**Text under study**
● ● ● ● ● ● ●

In classical poetry, a command of form and the ability to align it to one’s subject matter were considered marks of harmony and mastery. Bernotas makes a conscious attempt to show us that he knows the rules of others but applies them differently. His poetry is artificial, based not on inspiration or authority but “second-hand” imagery that he inherits from other sources. Thus, it’s natural that many of his poems are built on various blueprints of (popular) culture, stylistic imitations, or stencils (a job interview, the myth of Narcissus, or styles of music). Bernotas’s poetic range is impressive, at times even suggesting that these poems were written with a passion for separating phenomena into drawers, so to speak. Yet the most important feature of this book is that it stages a theater play for contemporary issues to act out their dramatic collision. Power games built on predictable schemes are not won by those who prove the objective truth, but those who voice their own truth the loudest. In Bernotas’s poetry, the “objective” system is disturbed by subjectivity – an angry laugh in the background, a hierarchy erased from a scheme, or a happy ending that makes even the most rational things appear grotesque and inconclusive. This seems to be a recurring feature of Bernotas’s work, one that’s brutal albeit necessary to make the staging work. 

 

These poems elicit an uneasy feeling that maybe we aren’t actually living in the best of times; that authentic existence and reason are still challenging. But perhaps that’s why Bernotas’s poetry is so striking? It’s take on reality is so surreal that it can wake us up to see the world for what it really is.

● ● ● ● ● ● ●

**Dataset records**
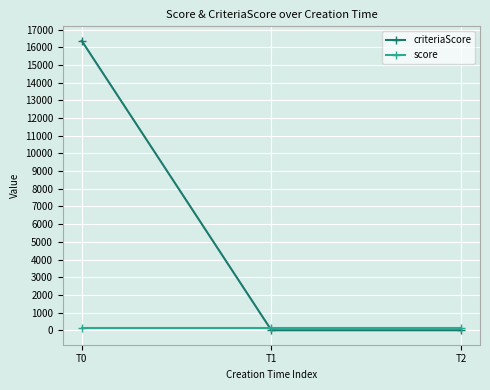

Reading left to right, extract all data points from this chart.

criteriaScore: 16372	0	0
score: 100	100	100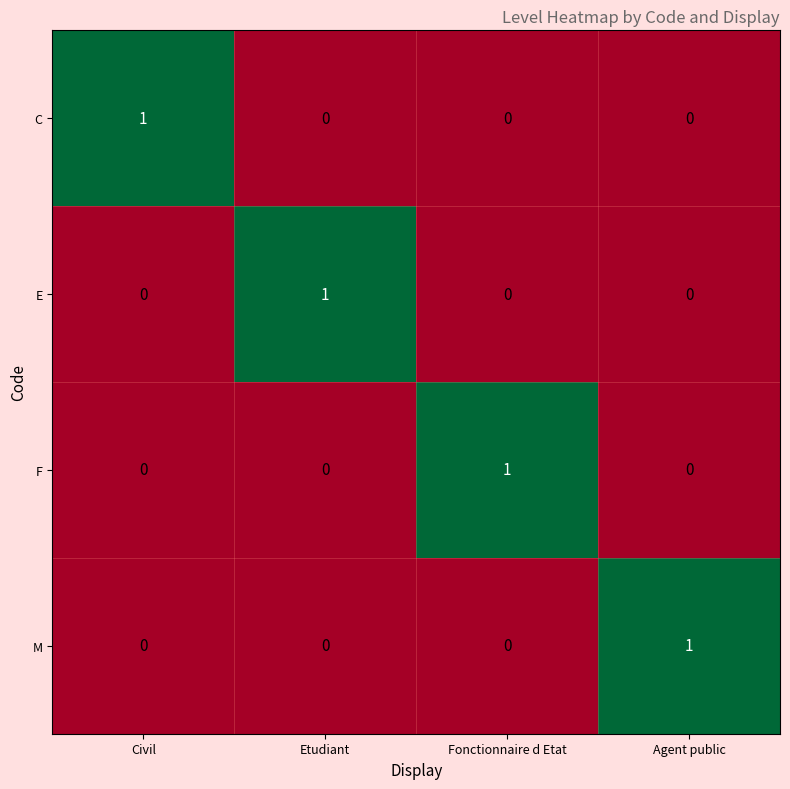

The F series shows 0 at Fonctionnaire d Etat. True or false?

False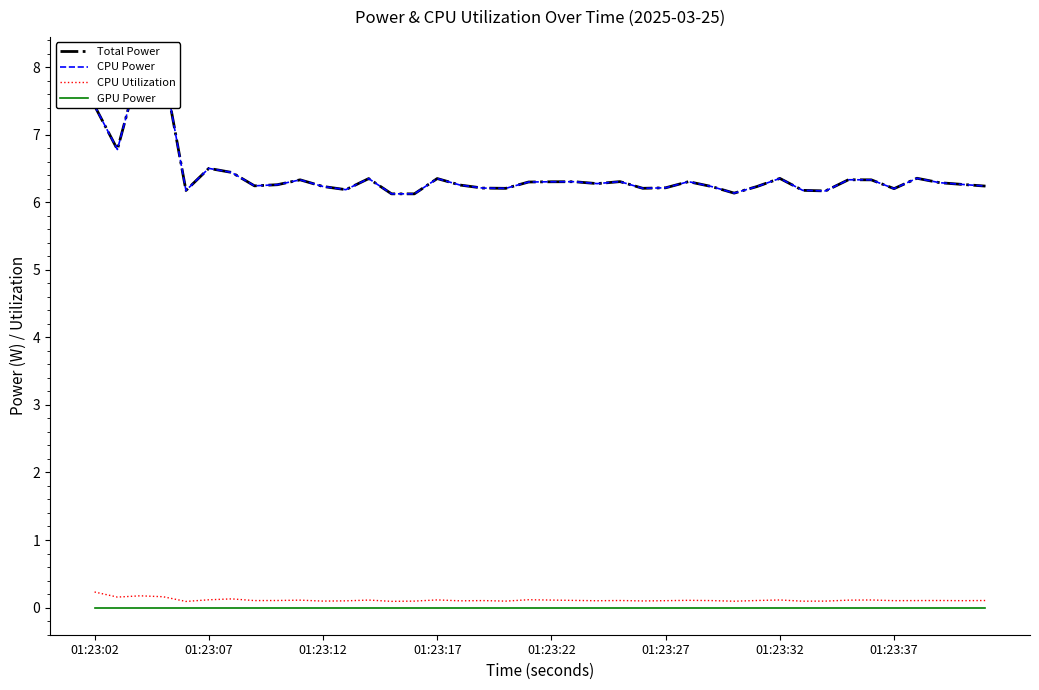

How many lines are shown in the chart?

4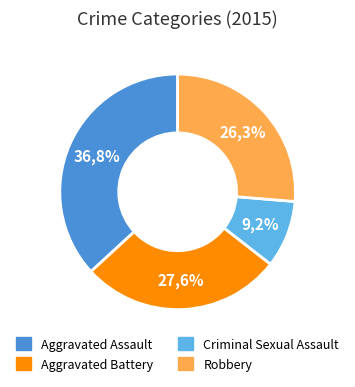

Is there any slice that represents more than half of the pie?

No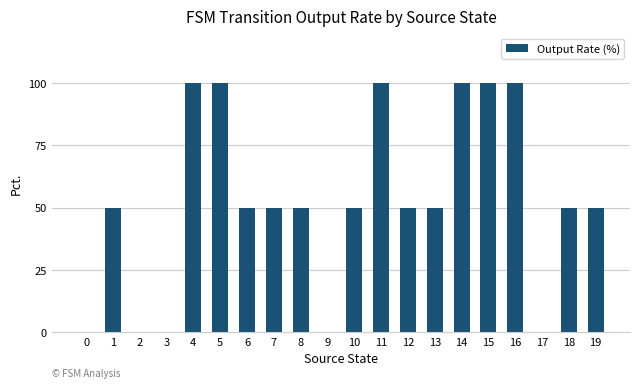

What is the sum of all values?

1050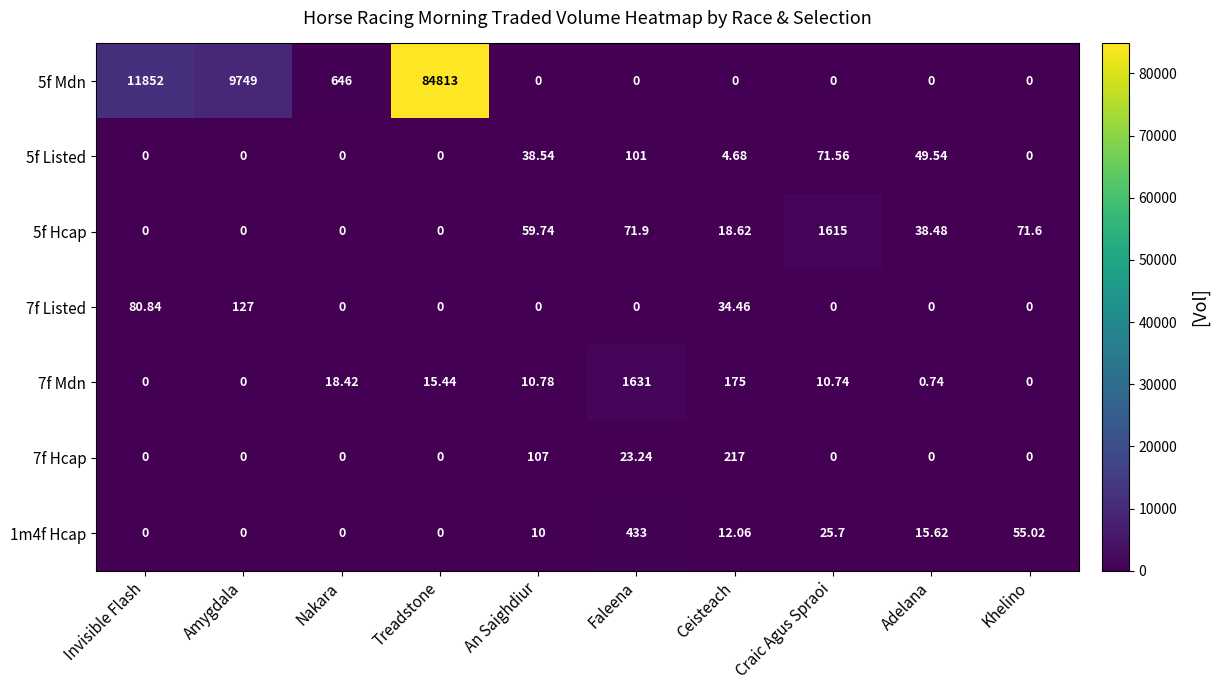

At which category is the sum across all series the highest?

Treadstone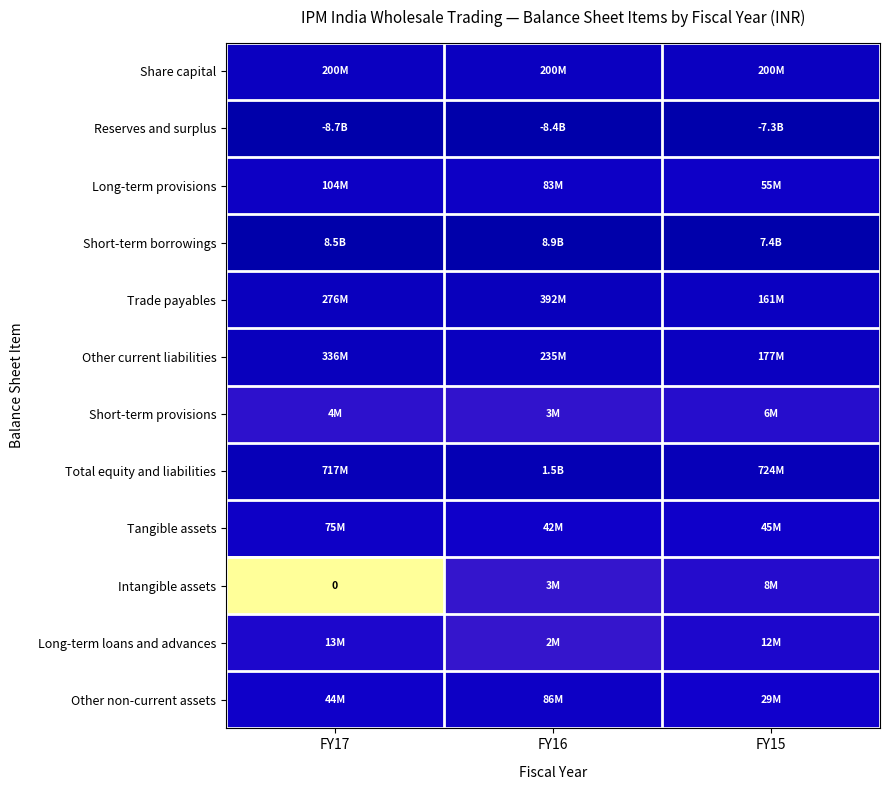

Count the number of categories in the chart.

3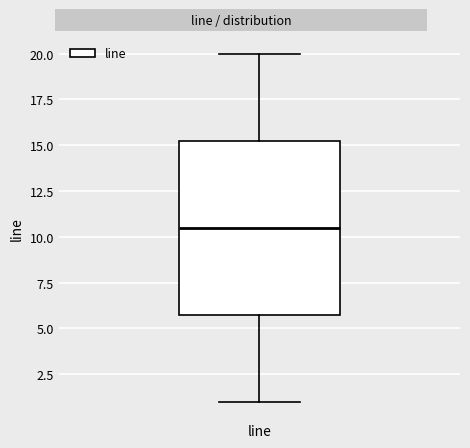

Read this box plot against the y-axis: the position of the median line, the range covered by the box, and the ends of both whiskers. The values are not printed on the chart, so give them approximately, as read against the axis.

median 10.5, box 6.0 to 15.5, whiskers 1.0 to 20.0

● ● ● ● ● ● ●

**What you should do**
According to the text above on Bernotas's poetry, which three forms of subjectivity disturb the "objective" system? List them.

**Exercise result**
- an angry laugh in the background
- a hierarchy erased from a scheme
- a happy ending that makes even the most rational things appear grotesque and inconclusive